I am Carlos Triana, and I want ask you the following.
I am trying to calculate the feff.inp file for a theoretical amorphous
structure composed by a supercell with 24 Ti atoms surrounding by 48
oxygen atoms with different coordination. In amorphous materials or
materials with distortions from regular crystals, the absorbing atoms
may have different surroundings.
My question is how can I build the feff.inp file in this case, shall I
define the 24 Ti atoms like absorbing atoms, because in this case the
feff does not works.
What can I do in this case, how can I build the feff.inp file with
different environments

I will be very grateful for your help

I'd like to follow up on Matt's comment.

I presume you have some way of knowing a list of Cartesian coordinates for the atoms in your cluster.  If so, the discussion on pages 7-10 of this talk should be helpful, with the caveat that your input file needs to be appropriate to the version of Feff you intend to use.

https://speakerdeck.com/bruceravel/modeling-non-crystalline-samples?slide=9

Make one input file for each Ti atom serving as the absorber.  As Matt said, take care not to overwrite your results.

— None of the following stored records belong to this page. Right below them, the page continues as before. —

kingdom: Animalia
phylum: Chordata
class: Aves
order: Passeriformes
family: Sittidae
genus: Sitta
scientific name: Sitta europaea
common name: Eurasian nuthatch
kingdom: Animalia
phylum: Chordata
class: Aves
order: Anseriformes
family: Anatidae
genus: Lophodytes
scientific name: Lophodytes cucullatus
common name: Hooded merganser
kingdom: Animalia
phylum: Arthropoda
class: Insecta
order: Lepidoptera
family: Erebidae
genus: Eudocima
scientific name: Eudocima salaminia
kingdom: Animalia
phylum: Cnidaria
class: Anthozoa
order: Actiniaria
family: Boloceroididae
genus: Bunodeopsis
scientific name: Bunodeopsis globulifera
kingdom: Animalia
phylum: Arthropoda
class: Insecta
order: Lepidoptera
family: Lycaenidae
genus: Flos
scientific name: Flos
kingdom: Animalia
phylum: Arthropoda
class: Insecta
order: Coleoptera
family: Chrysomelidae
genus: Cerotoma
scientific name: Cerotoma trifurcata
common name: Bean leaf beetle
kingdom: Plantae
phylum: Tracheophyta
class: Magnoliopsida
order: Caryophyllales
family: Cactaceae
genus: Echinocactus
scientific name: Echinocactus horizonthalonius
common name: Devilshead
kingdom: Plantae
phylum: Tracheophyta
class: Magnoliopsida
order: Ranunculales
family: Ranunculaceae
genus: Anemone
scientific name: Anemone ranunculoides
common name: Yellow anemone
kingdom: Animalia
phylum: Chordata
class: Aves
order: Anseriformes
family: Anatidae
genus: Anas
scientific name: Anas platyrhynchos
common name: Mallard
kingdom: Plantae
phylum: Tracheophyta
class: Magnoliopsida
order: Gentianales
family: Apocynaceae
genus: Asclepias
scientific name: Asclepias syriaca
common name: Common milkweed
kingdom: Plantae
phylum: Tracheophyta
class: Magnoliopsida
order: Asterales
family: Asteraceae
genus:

Were this my problem, I would prefer to organize and perform N calculation, then add them up myself.  That said, Feff does provide a simple sort of configuration average.  Look up "CFAVERAGE" in the Feff document.

B


I believe CFAVERAGE does not work as advertised.  I haven't checked this recently, but my recollection is that using CFAVERAGE always ends up giving a coordination number that is a whole number, which cannot always be the case.  That might depend on versions of Feff, and I'd be happy to shown to be wrong about this.

Can anyone else verify or shed light on this?